WORK ORDER:
From the data below, keep only the lines containing the word "that", and copy each one in full.

EXERCISE MATERIALS:
=-=-=-=-=
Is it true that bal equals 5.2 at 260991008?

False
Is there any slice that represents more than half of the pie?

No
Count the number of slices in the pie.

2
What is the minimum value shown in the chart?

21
=-=-=-=-=
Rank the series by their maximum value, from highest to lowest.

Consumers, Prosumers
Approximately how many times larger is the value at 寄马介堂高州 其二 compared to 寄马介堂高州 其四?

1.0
=-=-=-=-=
EXPECTED ANSWER:
Is it true that bal equals 5.2 at 260991008?
Is there any slice that represents more than half of the pie?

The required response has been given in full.